Source passage:

::::::::

NVIDIA CFO claims company is on track to become world's leading CPU supplier, expanding beyond GPU dominance.
Nvidia, already the world's largest GPU supplier, is aggressively pursuing the CPU market with a projected $20 billion in CPU revenues this year. "We have visibility to nearly $20 billion in total CPU revenue this year, setting us up to become the world's leading CPU supplier," Nvidia CFO Colette Kress said during the company's Q1 2027 earnings call. Though Nvidia announced its first Arm datacenter chip, codenamed Grace, back in 2021, these processors were historically integrated into GPU systems for AI datacenters. This shift accelerated in February when Nvidia revealed that Meta was among the first hyperscalers deploying standalone Grace CPU Superchips to power various workloads, including the social network's AI agents.
At its GTC conference in March, Nvidia officially expanded its CPU lineup with the Vera CPU system, featuring 88 custom Olympus Arm cores with simultaneous multi-threading (SMT) support alongside confidential computing capabilities. Each chip can be equipped with up to 1.5 TB of LPDDR5x SOCAMM memory, delivering higher memory bandwidth at up to 1.2 TB/s while consuming minimal power. According to Kress, "Vera will deliver up to 1.5x faster performance per core, 2x performance per watt, and 4x density per rack compared to x86-based alternatives." Nvidia's reference designs pack up to two Vera CPUs onto a single board connected via high-speed NVLink interconnects, with Vera paired in a 2:1 ratio of Rubin GPUs to CPUs in the company's most powerful rack-scale AI compute platforms. This week, Anthropic, OpenAI, Oracle, and SpaceX took delivery of Nvidia's first Vera-based systems, and Kress claims nearly every major hyperscaler and system builder plans deployment.

::::::::

Information given:

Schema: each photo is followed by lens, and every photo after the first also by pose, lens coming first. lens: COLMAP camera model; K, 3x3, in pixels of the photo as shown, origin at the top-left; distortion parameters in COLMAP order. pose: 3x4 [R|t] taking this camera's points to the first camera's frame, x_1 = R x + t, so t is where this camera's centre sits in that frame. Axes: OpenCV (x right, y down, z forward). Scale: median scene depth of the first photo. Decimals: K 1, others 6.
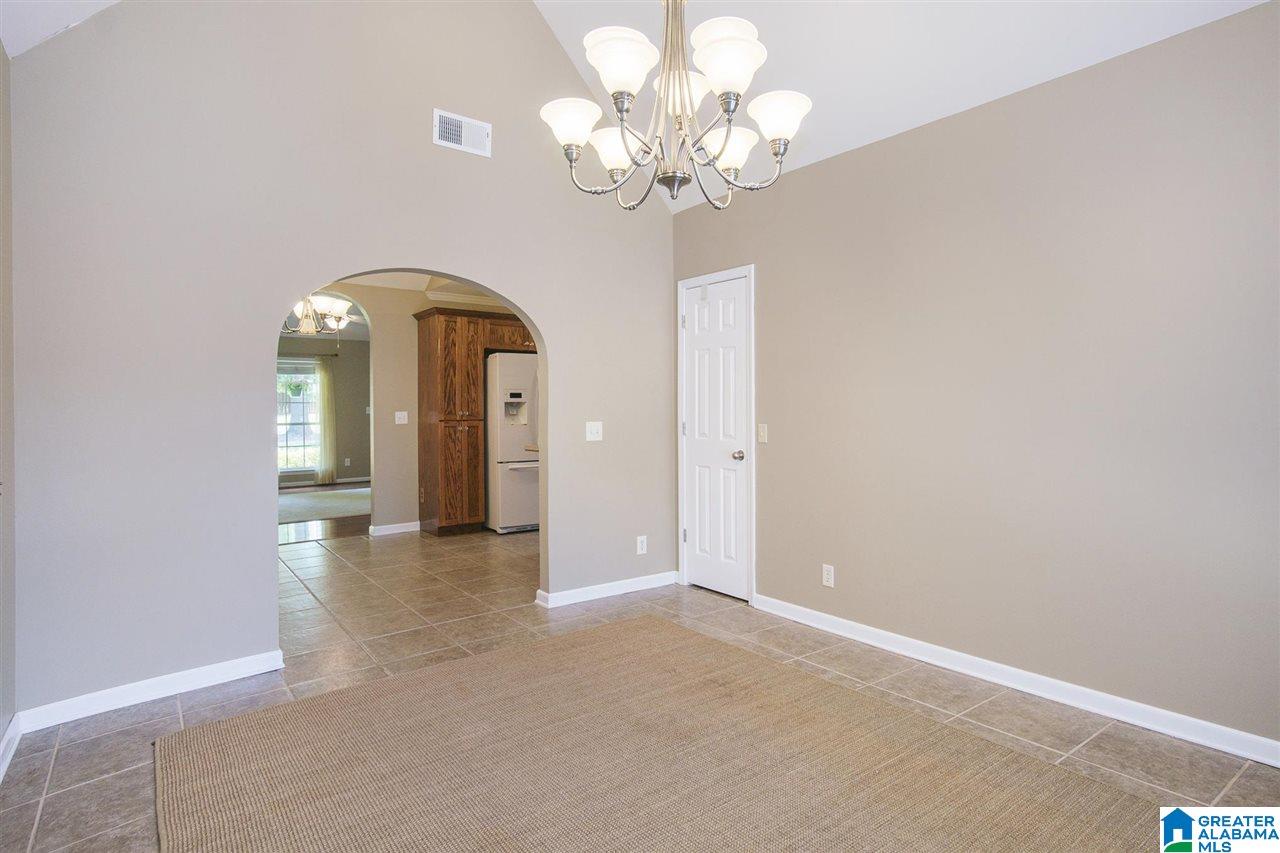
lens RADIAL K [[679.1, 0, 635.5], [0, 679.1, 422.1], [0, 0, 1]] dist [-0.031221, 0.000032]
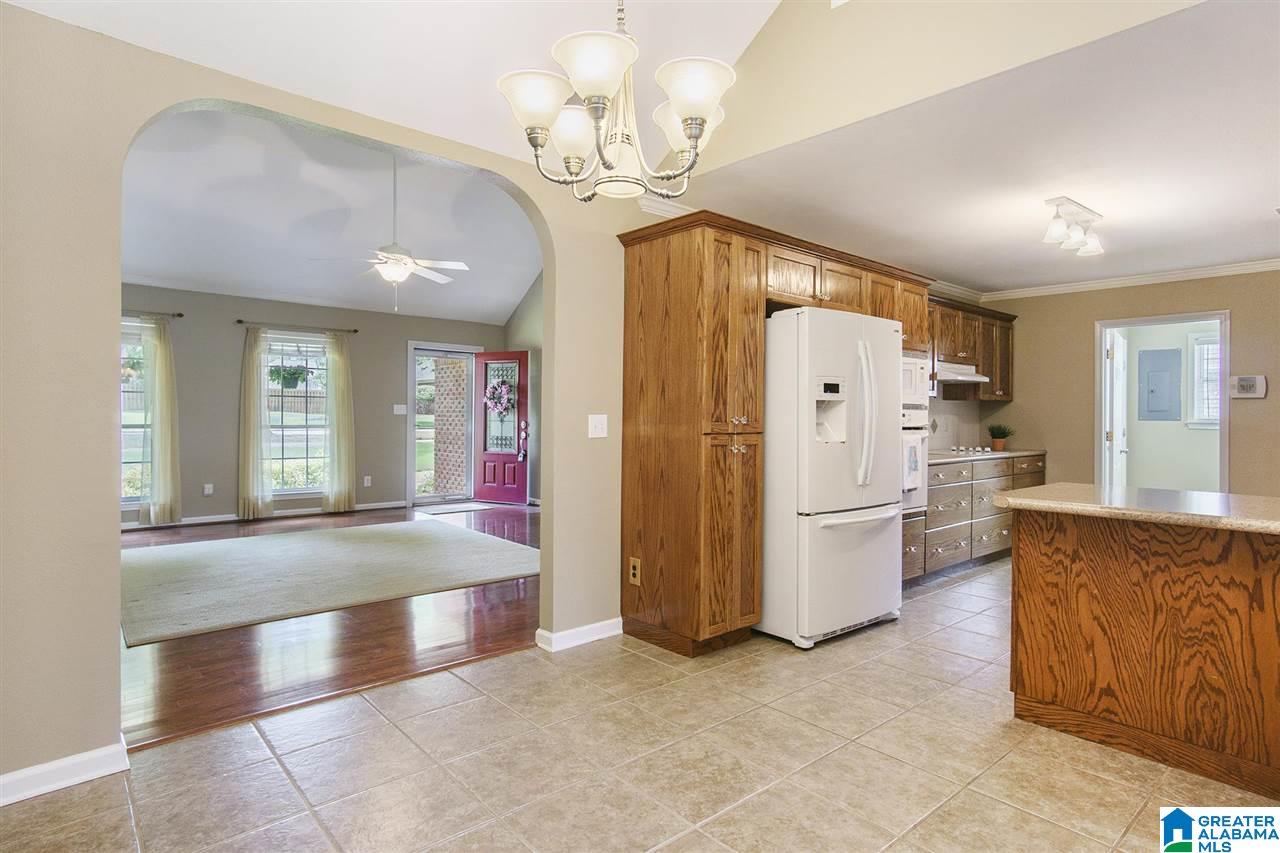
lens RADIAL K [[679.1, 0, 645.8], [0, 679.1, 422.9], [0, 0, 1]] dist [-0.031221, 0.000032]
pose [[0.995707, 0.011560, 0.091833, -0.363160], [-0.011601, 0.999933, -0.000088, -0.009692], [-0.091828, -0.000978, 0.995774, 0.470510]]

::::::::

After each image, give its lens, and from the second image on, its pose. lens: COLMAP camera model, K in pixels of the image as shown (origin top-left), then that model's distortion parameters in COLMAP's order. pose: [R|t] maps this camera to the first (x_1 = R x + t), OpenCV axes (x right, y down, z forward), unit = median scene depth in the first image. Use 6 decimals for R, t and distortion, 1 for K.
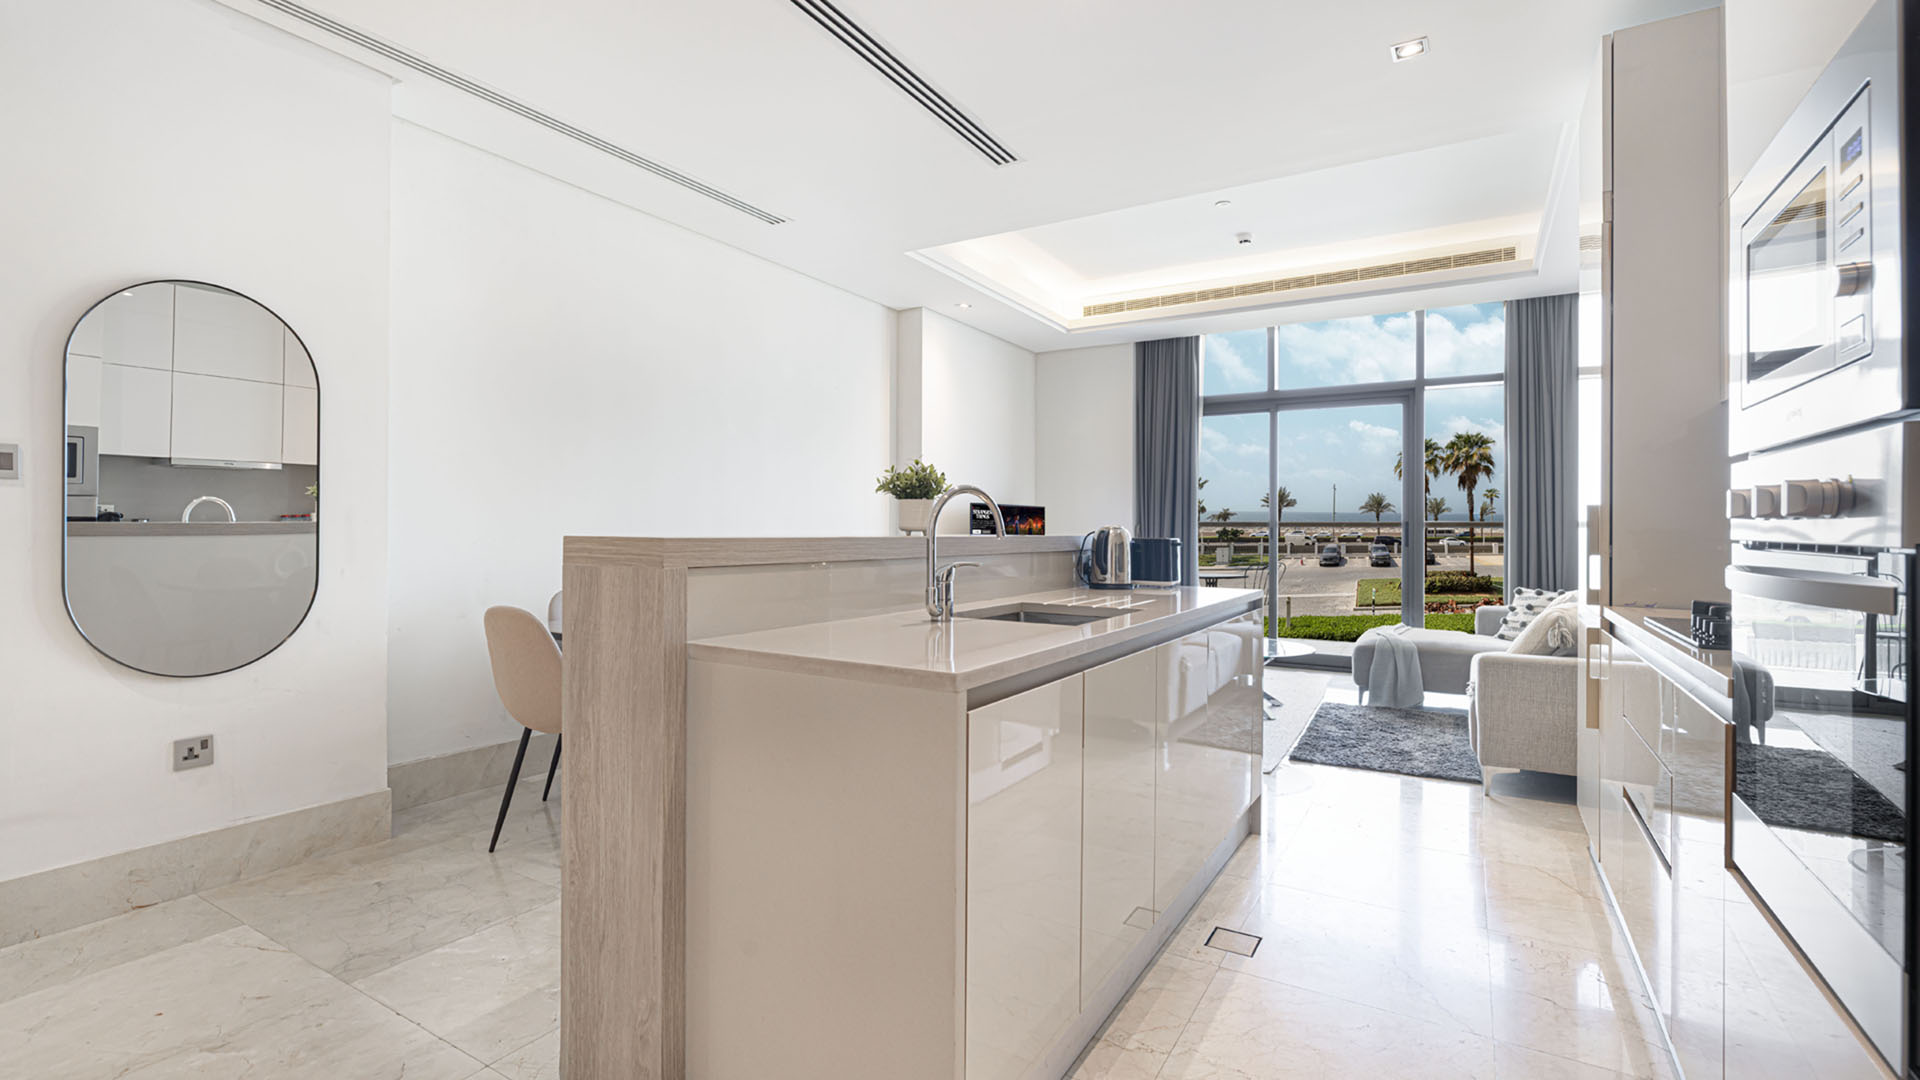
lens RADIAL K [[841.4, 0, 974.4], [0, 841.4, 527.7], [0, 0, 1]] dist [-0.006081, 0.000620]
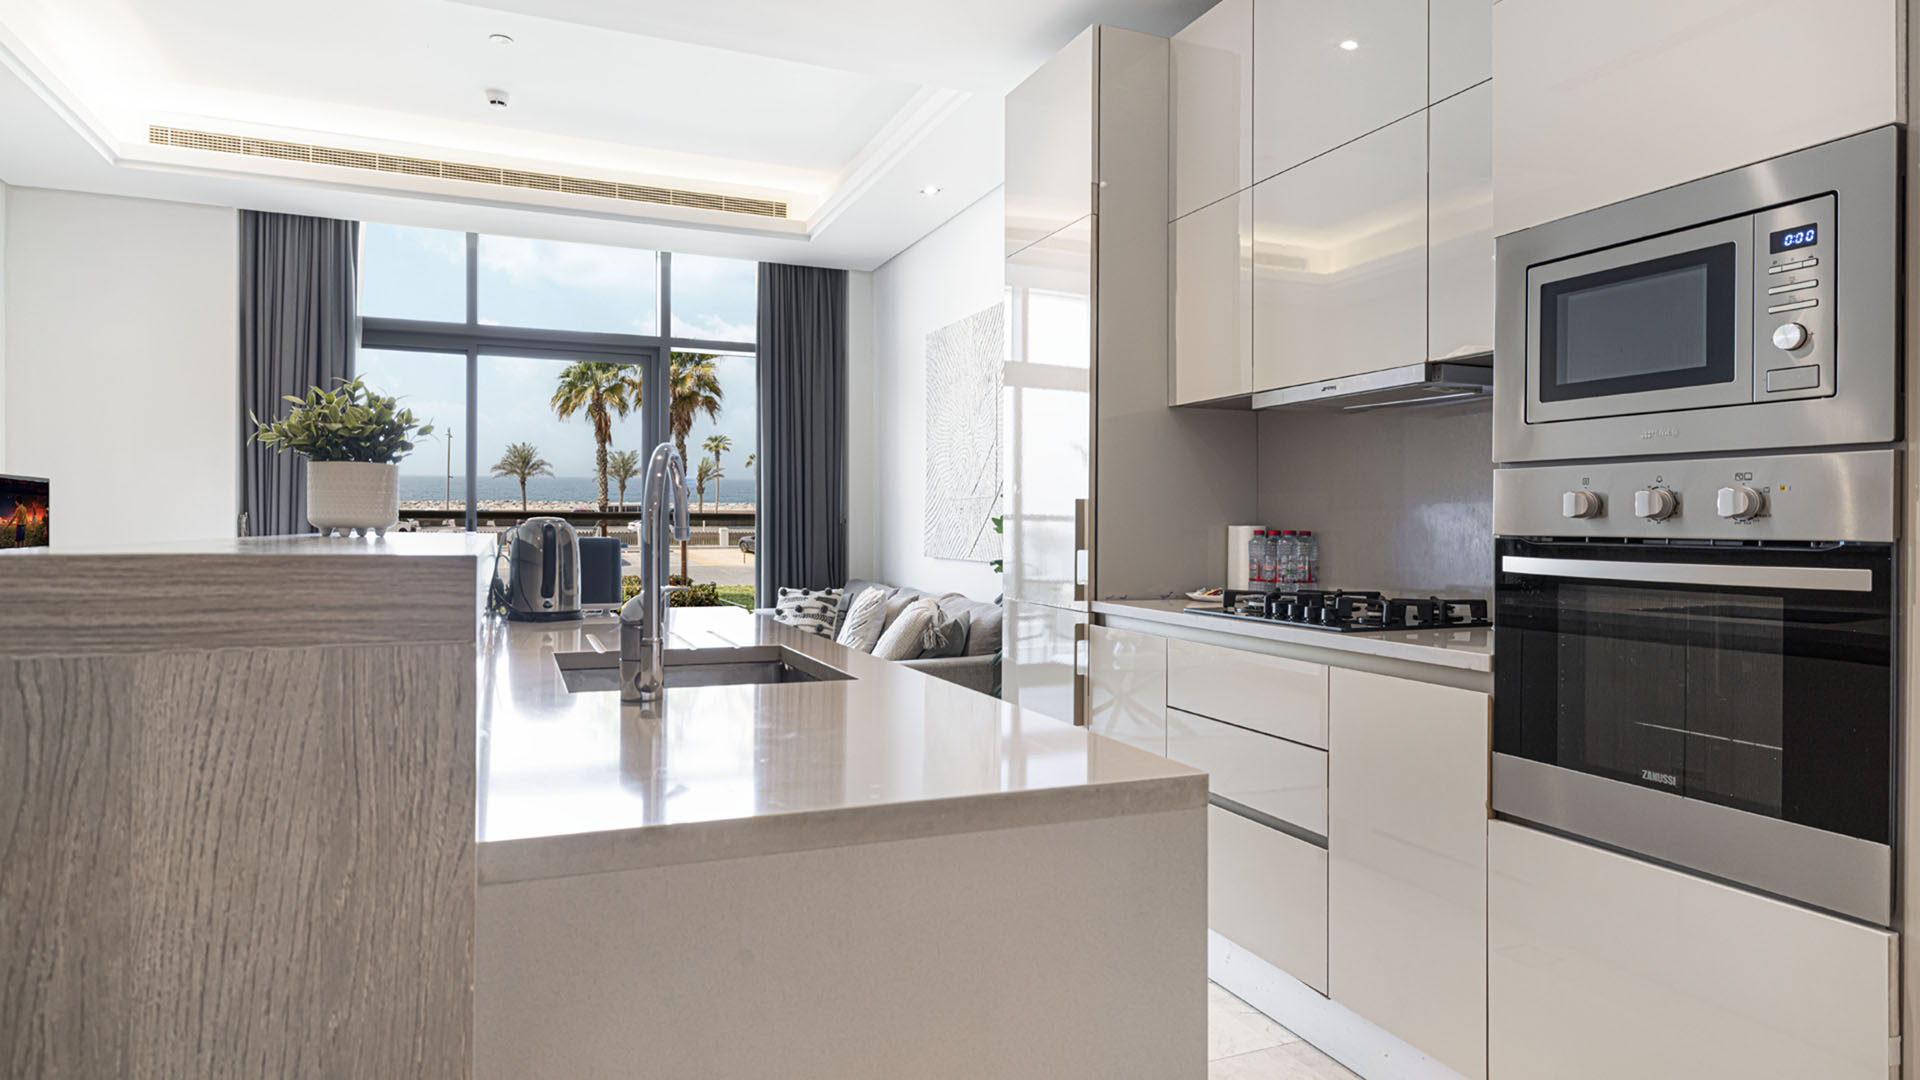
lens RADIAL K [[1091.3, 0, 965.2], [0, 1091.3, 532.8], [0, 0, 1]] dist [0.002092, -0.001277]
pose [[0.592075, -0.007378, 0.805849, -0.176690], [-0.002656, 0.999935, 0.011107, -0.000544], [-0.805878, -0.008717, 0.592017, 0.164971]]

::::::::

Work instructions:
a. Reproduce the article on Nvidia's CPU business from "Nvidia, already the" to "network's AI agents.".
b. Continue the article on Nvidia's CPU business from where it ends.
The listing has nothing to do with the article on Nvidia's CPU business.

Task results:
a.
Nvidia, already the world's largest GPU supplier, is aggressively pursuing the CPU market with a projected $20 billion in CPU revenues this year. "We have visibility to nearly $20 billion in total CPU revenue this year, setting us up to become the world's leading CPU supplier," Nvidia CFO Colette Kress said during the company's Q1 2027 earnings call. Though Nvidia announced its first Arm datacenter chip, codenamed Grace, back in 2021, these processors were historically integrated into GPU systems for AI datacenters. This shift accelerated in February when Nvidia revealed that Meta was among the first hyperscalers deploying standalone Grace CPU Superchips to power various workloads, including the social network's AI agents.

b.
The Vera CPU launch opens what Kress describes as a "brand new $200 billion TAM for Nvidia, a market we have never addressed before," though the chips are designed primarily for AI and HPC applications rather than as wholesale x86 replacements. Nvidia capped off a strong first quarter of fiscal 2027, generating $58.3 billion in profits on $81.6 billion in revenue—an 85 percent year-over-year increase and 20 percent sequential growth that Kress attributed to "an inflection in inference demand." The company's reorganized revenue structure shows datacenter operations dominated with $75.2 billion, split between $38 billion from hyperscaler and public cloud customers and $37 billion from neocloud, industrial, and enterprise customers, while edge sales contributed $6.4 billion, driven by demand for Blackwell-based workstation gear.
Looking ahead, Nvidia forecasted Q2 revenues of $91 billion plus or minus two percent, with the critical assumption that there would be no datacenter sales to China. Despite receiving Trump administration approval in December to sell its aging H200 processors to Chinese customers for the first time, shipments remain stalled by Beijing's regulatory processes, despite Nvidia having received billions of dollars in orders.